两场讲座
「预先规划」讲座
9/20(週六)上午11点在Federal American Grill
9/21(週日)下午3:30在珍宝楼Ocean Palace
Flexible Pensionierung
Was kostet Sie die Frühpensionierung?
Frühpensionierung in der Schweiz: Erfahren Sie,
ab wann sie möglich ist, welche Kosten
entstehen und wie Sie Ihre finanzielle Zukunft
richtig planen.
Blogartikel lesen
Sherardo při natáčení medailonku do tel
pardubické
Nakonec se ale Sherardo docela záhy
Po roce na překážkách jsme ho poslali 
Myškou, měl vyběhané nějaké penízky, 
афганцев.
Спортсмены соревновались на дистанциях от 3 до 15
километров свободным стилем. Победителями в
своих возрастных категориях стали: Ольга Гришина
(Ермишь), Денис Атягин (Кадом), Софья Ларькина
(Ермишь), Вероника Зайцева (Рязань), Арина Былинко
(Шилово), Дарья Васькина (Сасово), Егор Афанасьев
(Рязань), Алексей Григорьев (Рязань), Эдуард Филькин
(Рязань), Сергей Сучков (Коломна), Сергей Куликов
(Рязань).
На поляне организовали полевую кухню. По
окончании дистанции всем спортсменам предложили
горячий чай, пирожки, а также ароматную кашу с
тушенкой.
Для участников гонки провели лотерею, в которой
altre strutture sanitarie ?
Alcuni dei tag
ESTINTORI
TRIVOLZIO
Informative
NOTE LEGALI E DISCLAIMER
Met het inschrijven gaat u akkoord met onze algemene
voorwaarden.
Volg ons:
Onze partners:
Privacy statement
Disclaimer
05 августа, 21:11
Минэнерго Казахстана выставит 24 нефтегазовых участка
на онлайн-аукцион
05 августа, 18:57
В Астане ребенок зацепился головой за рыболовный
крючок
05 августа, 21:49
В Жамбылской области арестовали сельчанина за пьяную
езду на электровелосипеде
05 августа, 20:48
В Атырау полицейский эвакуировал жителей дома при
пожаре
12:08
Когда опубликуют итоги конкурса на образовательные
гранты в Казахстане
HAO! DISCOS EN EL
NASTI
* * *
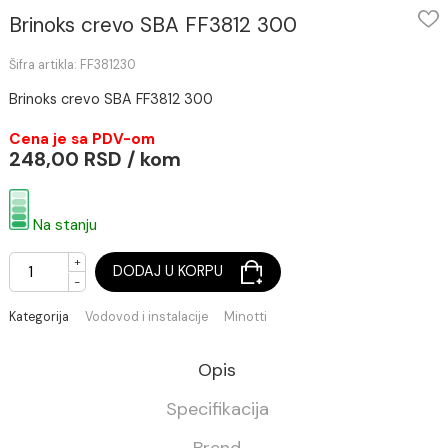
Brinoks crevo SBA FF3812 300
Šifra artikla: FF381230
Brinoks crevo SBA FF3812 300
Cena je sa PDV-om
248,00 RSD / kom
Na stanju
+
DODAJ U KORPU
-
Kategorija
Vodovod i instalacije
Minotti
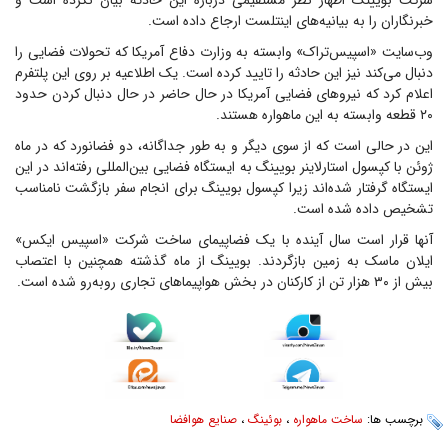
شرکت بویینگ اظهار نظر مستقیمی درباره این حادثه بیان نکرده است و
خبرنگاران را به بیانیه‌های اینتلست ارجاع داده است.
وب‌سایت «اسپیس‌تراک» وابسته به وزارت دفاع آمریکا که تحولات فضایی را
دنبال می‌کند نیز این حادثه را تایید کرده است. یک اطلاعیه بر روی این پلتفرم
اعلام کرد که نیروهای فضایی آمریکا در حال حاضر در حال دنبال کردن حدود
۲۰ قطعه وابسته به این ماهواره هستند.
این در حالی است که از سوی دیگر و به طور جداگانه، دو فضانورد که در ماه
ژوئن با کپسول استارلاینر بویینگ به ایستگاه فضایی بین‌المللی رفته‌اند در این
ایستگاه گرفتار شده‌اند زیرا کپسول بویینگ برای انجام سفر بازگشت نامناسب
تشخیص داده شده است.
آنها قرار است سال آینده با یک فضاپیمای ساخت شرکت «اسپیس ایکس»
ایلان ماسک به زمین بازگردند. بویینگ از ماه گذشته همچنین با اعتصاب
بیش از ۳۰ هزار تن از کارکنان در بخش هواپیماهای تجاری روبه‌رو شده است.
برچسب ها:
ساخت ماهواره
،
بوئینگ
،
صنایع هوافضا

• [TO-DO ITEM]: Of the records above, print only the lines from the one containing "248,00 RSD / kom" through the one containing "اعلام کرد که", inclusive and unaltered, leaving out pictures.

• [TASK RESULT]:
248,00 RSD / kom
Na stanju
+
DODAJ U KORPU
-
Kategorija
Vodovod i instalacije
Minotti
شرکت بویینگ اظهار نظر مستقیمی درباره این حادثه بیان نکرده است و
خبرنگاران را به بیانیه‌های اینتلست ارجاع داده است.
وب‌سایت «اسپیس‌تراک» وابسته به وزارت دفاع آمریکا که تحولات فضایی را
دنبال می‌کند نیز این حادثه را تایید کرده است. یک اطلاعیه بر روی این پلتفرم
اعلام کرد که نیروهای فضایی آمریکا در حال حاضر در حال دنبال کردن حدود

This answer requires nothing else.